La théorie du lichen, soutiennent les Moldenkes, expliquerait à la fois comment les Israélites ont préparé leur manne et pourquoi ils ont pu en parler comme étant tombée du ciel. Un régime alimentaire de plusieurs décennies exclusivement composé d’algues ou de lichen expliquerait certainement pourquoi les Israélites se plaignent amèrement que le manque de nourriture normale leur a donné l’impression que leur âme même s’était desséchée. L’historien de Cambridge R.A. Donkin note également que L. esculenta était utilisé dans le monde arabe comme médicament, comme additif au vin de miel et comme agent de fermentation.
L’idée d’un aliment poussant dans le désert avait également une application militaire. Selon Donkin, les troupes d’Alexandre le Grand auraient pu conjurer la famine en mangeant du L. esculenta pendant leur campagne.
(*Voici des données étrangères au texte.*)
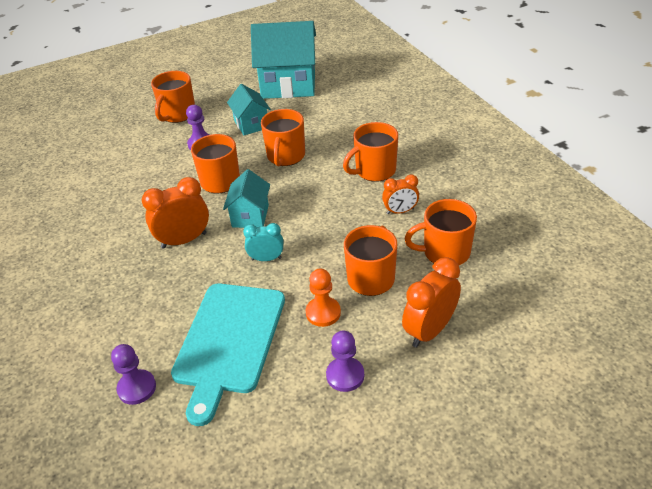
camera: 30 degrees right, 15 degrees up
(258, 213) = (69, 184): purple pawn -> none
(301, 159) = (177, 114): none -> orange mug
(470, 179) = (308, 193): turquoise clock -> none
Les forces françaises stationnées en Algérie au XIXe siècle ont expérimenté le lichen, leur candidat à la manne biblique. Elles espéraient qu’un aliment facilement disponible dans le désert comme source de nutrition pour les soldats et les chevaux dans les zones arides pourrait permettre de consolider le pouvoir colonial.
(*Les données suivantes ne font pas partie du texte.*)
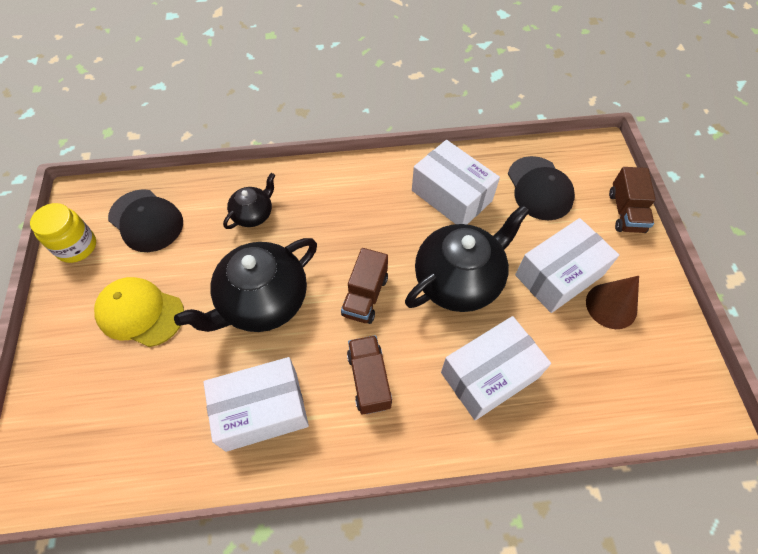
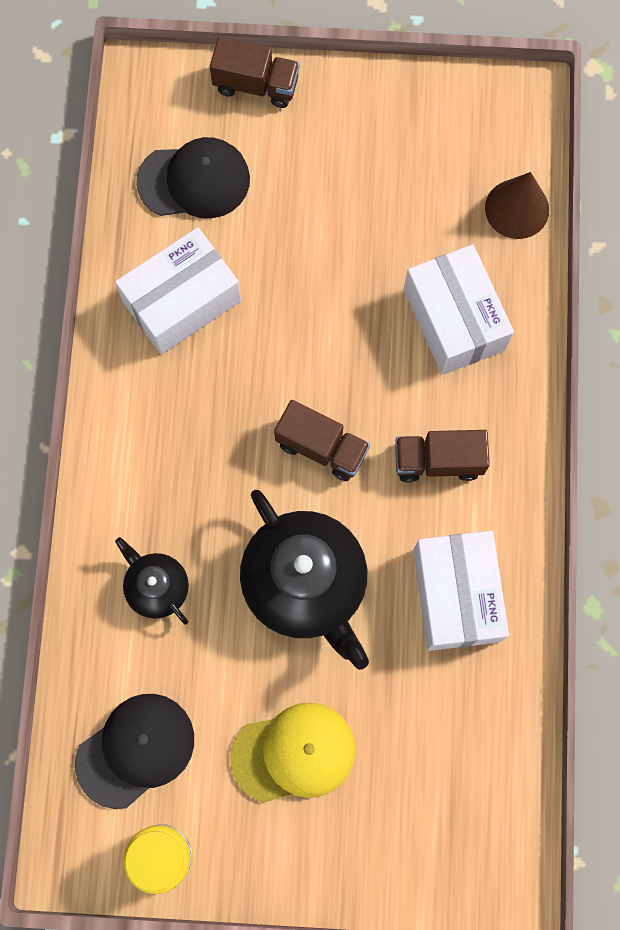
camera: 80 degrees left, 15 degrees up
(140, 313) = (294, 753): yellow cap -> yellow cap turned 135 degrees counterclockwise
(459, 280) = (320, 323): black teapot -> none
(559, 275) = (335, 199): white box -> none
(611, 306) = (388, 153): brown cone -> brown cone (517, 209)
La théorie du lichen est cependant battue en brèche par le fait que le L. esculenta, l’une des possibilités les plus souvent citées pour un « lichen de la manne », ne pousse pas dans le Sinaï. Au lieu de cela, l’hypothèse la plus probable dans la quête de la manne n’est pas un lichen ou une algue, mais un type de sécrétion collante que l’on trouve sur des plantes communes du désert. Les insectes qui se posent sur l’écorce de certains arbustes laissent derrière eux une substance qui peut se solidifier en globules perlés au goût sucré. Souvent appelée manne, cette sécrétion a des usages culinaires et médicinaux. Dans la médecine traditionnelle iranienne, une variété est utilisée comme traitement de la jaunisse néonatale. Dans son article de 1947 intitulé « La manne du Sinaï », Bodenheimer émet la théorie selon laquelle cette substance aurait également été consommée par les anciens Israélites. Il identifie également les espèces de cochenilles et de poux des plantes dont les larves et les femelles produisent ce que l’on appelle le « miellat ».
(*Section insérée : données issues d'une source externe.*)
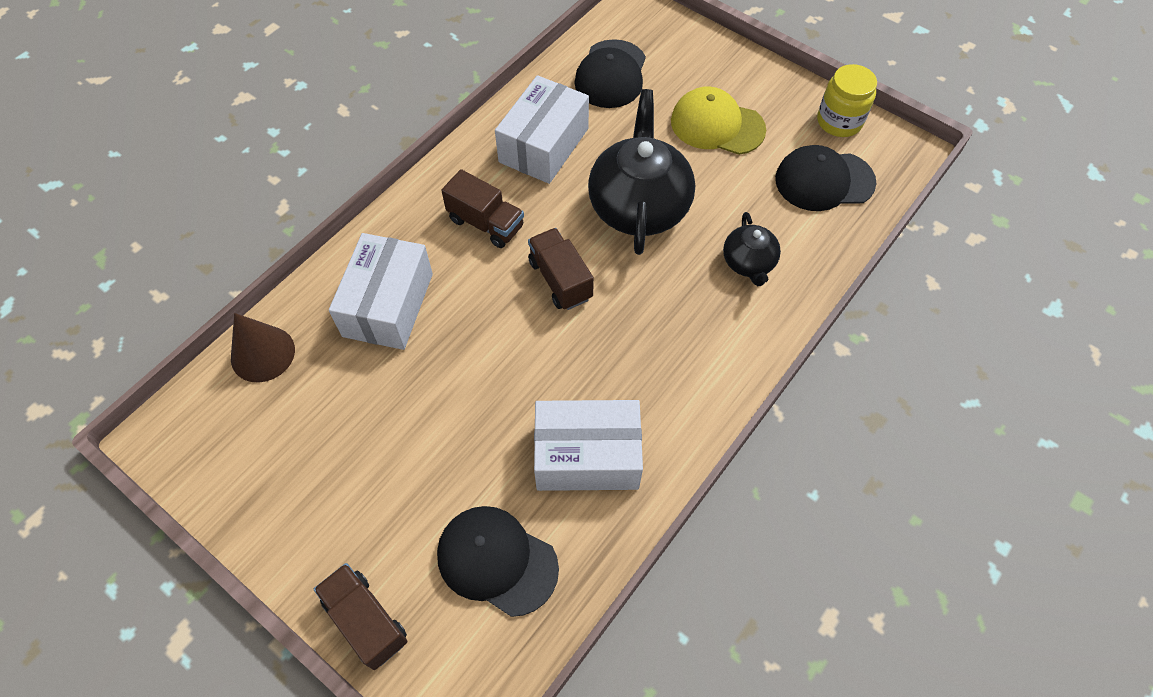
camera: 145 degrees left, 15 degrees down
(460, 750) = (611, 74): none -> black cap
Récemment, certains ont dépassé le stade où ils essayaient de déterminer ce que pouvait être la manne et ont tenté de goûter eux-mêmes à l’aliment biblique. L’été dernier, le Washington Post a relaté la quête du chef Todd Gray, de D.C., pour faire de la manne la prochaine grande tendance de la haute cuisine. La manne que Gray et d’autres chefs comme Wylie Dufresne utilisent est une résine sucrée importée d’Iran qui se vend 35 dollars l’once. Mais les sanctions commerciales rigoureuses imposées à l’Iran ces dernières années ont obligé Gray à improviser ses propres ersatz (une manne de substitution mélangeait du sumac, des graines de sésame et du pollen de fenouil). De tels obstacles juridiques ajoutent encore une autre couche d’inaccessibilité à une substance émerveillée et quêtée depuis des millénaires.